◆ **PROBLEM DETAILS**: What is the number of lines in the listing below that contain the string "cancelDiscovery"? Give that number only.

════════════════

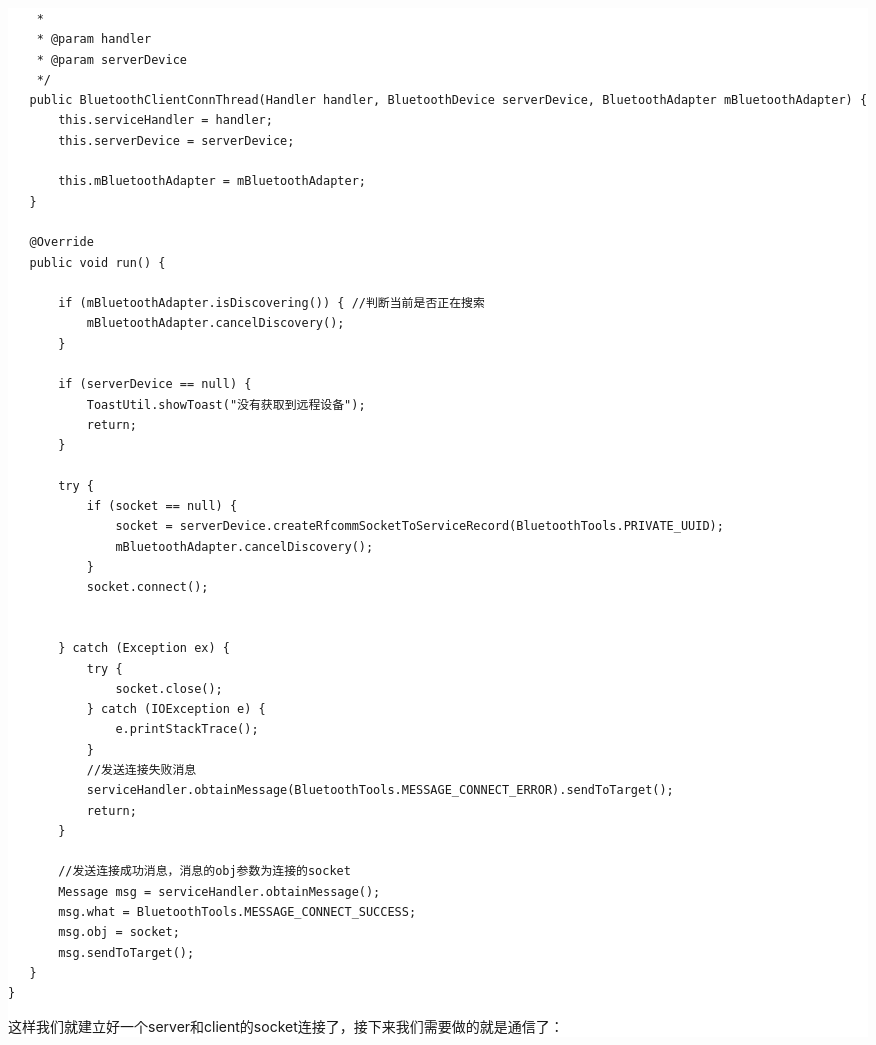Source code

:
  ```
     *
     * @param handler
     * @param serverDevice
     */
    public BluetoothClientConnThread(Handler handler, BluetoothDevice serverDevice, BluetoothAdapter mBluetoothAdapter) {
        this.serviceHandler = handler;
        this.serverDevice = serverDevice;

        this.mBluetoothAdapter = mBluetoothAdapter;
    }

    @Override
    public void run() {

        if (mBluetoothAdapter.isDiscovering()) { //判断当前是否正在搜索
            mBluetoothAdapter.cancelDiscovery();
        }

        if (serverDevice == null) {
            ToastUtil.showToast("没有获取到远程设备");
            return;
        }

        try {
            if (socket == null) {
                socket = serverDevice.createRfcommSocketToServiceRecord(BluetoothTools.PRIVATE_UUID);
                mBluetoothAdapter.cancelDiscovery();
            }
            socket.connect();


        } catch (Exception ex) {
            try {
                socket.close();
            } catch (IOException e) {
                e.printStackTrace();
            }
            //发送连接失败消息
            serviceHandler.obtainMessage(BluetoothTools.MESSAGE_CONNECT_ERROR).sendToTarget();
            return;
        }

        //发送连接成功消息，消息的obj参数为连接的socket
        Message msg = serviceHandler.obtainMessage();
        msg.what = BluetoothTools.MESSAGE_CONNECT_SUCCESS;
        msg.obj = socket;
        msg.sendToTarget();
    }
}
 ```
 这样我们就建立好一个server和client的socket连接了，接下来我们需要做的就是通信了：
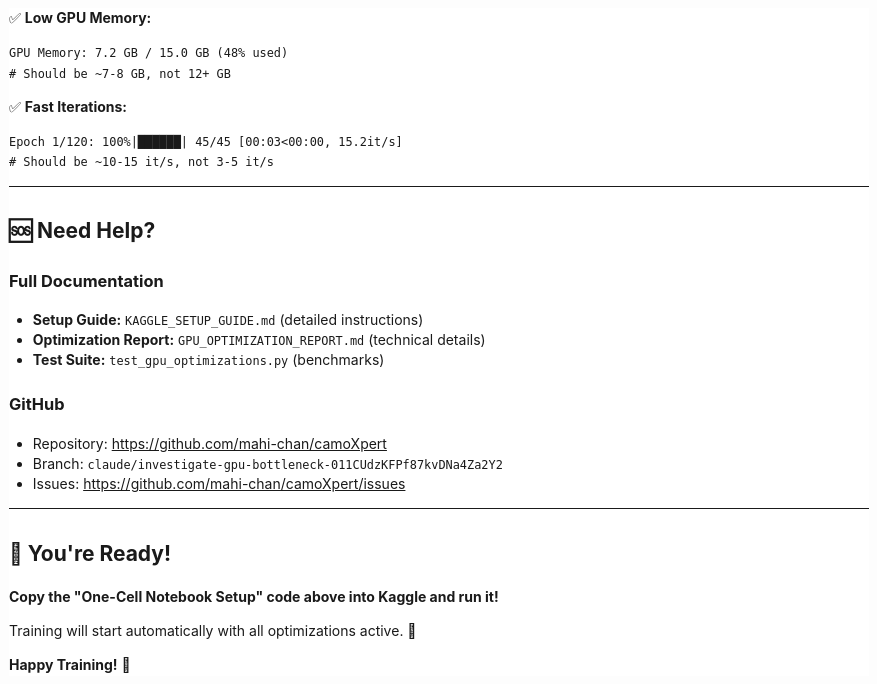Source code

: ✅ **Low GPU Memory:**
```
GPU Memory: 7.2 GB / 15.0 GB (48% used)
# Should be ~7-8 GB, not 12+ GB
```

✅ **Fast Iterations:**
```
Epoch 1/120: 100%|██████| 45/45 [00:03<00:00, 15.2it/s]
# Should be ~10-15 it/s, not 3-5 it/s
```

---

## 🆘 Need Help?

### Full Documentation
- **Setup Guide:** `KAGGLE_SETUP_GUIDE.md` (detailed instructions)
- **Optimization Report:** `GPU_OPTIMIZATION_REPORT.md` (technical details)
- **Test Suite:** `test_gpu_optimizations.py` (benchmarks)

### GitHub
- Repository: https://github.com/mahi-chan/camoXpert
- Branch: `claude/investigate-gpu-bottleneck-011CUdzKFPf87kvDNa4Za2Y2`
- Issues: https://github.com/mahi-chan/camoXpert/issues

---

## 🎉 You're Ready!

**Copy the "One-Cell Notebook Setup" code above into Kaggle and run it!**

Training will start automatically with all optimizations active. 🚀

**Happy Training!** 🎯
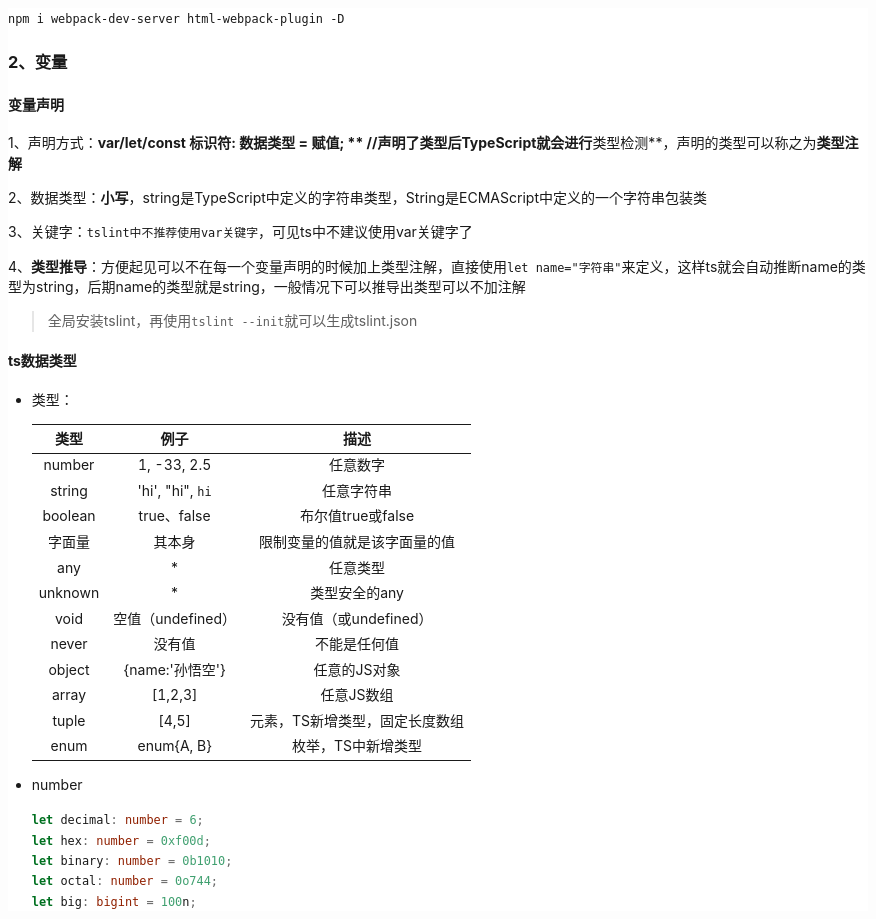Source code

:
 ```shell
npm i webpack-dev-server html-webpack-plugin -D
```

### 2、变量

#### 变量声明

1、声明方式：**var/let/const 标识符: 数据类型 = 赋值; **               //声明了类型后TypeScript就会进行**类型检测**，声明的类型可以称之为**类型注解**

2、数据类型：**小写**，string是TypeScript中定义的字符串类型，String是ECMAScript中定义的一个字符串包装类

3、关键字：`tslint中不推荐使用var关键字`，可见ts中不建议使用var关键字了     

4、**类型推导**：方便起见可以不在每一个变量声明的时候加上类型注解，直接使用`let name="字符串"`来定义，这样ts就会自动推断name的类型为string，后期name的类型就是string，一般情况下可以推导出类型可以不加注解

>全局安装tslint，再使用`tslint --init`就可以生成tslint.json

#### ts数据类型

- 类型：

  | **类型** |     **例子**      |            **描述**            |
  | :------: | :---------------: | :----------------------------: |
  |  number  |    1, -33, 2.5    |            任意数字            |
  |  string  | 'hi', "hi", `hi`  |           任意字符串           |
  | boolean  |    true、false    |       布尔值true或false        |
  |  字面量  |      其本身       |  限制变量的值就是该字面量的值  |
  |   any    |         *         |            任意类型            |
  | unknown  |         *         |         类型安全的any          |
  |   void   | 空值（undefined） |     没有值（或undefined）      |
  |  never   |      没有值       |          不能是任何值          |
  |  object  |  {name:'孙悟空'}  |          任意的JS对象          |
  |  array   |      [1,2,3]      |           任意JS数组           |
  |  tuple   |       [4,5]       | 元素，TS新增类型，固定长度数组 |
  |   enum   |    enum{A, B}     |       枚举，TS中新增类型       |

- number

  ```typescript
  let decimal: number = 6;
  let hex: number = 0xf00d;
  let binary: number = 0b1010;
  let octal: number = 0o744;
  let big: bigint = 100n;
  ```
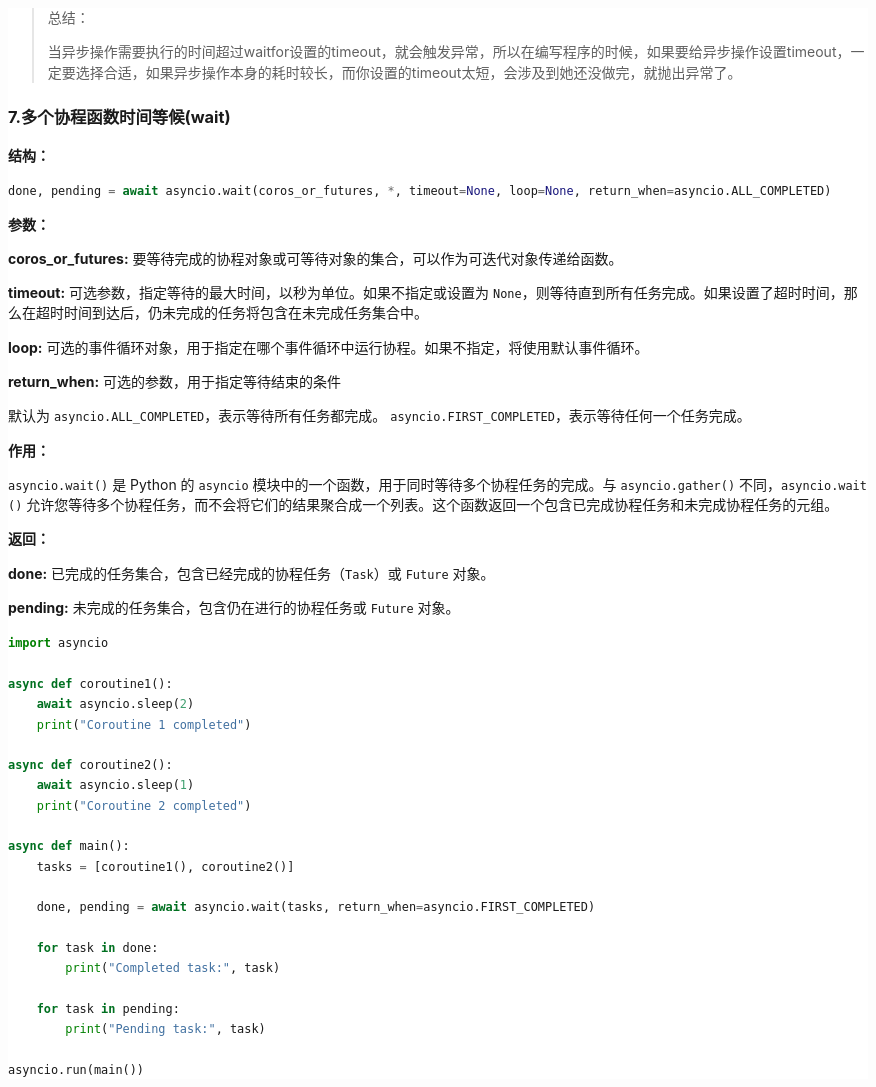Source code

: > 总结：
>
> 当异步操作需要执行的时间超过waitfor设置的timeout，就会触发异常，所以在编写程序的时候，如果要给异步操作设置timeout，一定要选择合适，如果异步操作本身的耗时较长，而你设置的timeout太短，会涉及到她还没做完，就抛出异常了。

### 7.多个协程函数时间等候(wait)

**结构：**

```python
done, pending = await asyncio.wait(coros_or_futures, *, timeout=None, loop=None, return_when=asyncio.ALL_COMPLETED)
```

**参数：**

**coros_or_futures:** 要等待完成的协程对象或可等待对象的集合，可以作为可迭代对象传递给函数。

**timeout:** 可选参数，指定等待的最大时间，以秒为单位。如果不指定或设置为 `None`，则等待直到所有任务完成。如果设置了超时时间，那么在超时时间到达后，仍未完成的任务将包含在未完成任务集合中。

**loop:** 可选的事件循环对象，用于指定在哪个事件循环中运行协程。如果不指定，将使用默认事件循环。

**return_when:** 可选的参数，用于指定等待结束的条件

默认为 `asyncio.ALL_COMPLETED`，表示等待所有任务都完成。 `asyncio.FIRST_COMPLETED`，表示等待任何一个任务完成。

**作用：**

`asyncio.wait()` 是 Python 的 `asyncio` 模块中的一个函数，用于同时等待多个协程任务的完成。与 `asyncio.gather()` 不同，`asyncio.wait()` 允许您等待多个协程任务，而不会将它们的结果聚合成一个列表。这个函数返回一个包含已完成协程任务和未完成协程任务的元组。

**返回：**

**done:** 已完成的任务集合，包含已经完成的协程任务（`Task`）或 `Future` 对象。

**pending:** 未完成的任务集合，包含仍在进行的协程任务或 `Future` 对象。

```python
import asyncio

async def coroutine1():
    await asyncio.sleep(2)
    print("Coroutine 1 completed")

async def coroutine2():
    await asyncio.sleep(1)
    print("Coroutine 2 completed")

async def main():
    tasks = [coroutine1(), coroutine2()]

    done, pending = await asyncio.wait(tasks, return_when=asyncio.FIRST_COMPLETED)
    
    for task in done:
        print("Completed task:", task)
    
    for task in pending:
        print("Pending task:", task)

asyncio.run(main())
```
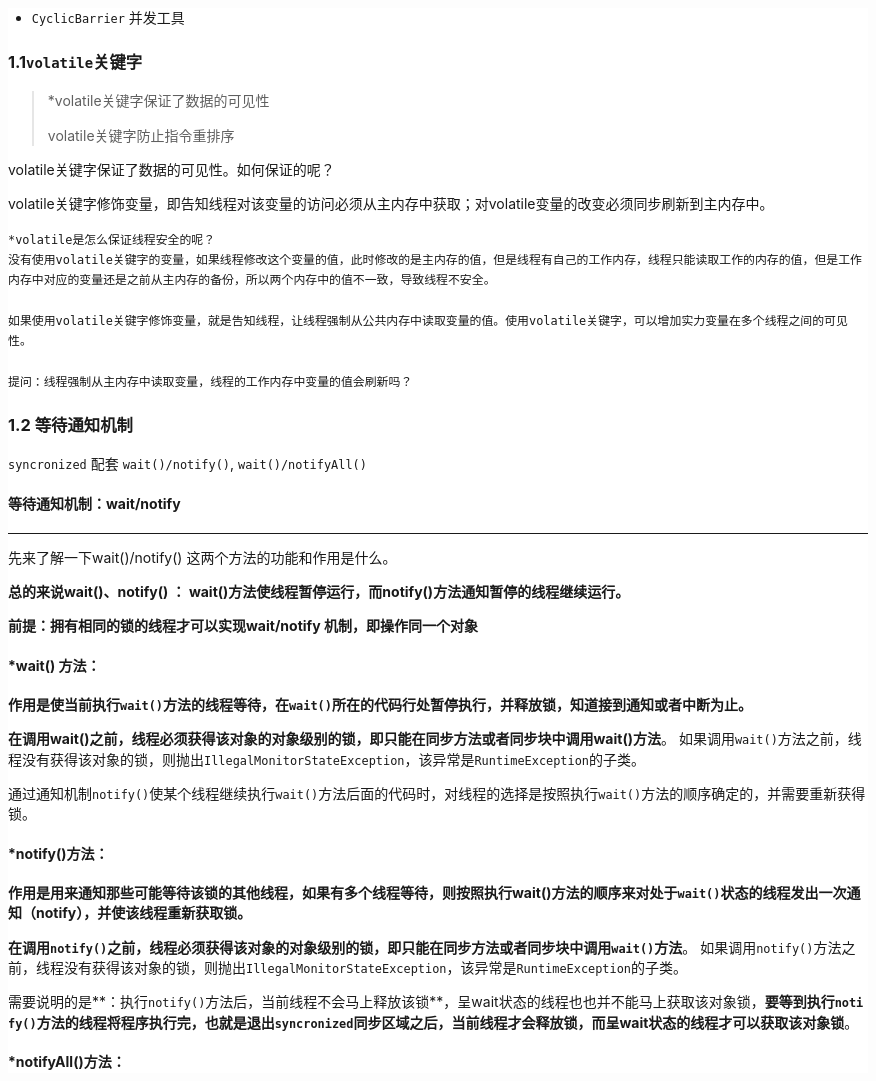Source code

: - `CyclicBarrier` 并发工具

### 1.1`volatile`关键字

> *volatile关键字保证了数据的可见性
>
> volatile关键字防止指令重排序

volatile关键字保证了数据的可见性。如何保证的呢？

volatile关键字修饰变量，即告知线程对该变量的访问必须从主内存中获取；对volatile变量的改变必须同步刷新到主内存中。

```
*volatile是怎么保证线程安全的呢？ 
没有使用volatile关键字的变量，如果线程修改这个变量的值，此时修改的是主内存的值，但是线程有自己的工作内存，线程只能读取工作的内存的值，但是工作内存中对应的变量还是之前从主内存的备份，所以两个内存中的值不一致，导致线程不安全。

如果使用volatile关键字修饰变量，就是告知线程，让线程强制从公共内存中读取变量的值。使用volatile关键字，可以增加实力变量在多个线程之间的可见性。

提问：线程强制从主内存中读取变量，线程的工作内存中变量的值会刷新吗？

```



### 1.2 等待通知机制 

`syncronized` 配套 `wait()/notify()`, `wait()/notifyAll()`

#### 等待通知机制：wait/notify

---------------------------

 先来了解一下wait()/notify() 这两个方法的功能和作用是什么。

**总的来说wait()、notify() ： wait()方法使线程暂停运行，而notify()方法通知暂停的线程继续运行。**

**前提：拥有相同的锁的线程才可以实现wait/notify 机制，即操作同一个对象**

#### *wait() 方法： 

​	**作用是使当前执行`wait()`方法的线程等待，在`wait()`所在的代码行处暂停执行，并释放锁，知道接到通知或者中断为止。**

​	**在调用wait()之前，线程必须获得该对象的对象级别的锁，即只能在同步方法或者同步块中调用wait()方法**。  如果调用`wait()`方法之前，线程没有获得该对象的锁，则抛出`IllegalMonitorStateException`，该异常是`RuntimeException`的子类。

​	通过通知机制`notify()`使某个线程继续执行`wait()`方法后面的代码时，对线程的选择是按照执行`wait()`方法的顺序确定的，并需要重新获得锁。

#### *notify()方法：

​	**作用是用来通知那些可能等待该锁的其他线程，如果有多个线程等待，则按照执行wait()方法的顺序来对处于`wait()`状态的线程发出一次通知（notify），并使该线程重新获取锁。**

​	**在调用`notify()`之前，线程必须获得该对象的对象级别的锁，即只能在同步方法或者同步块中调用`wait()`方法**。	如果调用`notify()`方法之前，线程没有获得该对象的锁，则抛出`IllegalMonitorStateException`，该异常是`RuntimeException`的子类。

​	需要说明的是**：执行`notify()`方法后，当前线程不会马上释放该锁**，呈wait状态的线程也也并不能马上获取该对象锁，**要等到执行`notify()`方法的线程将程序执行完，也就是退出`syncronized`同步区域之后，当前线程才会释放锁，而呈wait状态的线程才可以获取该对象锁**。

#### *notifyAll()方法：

════════════════

◆ **FINAL ANSWER**: 2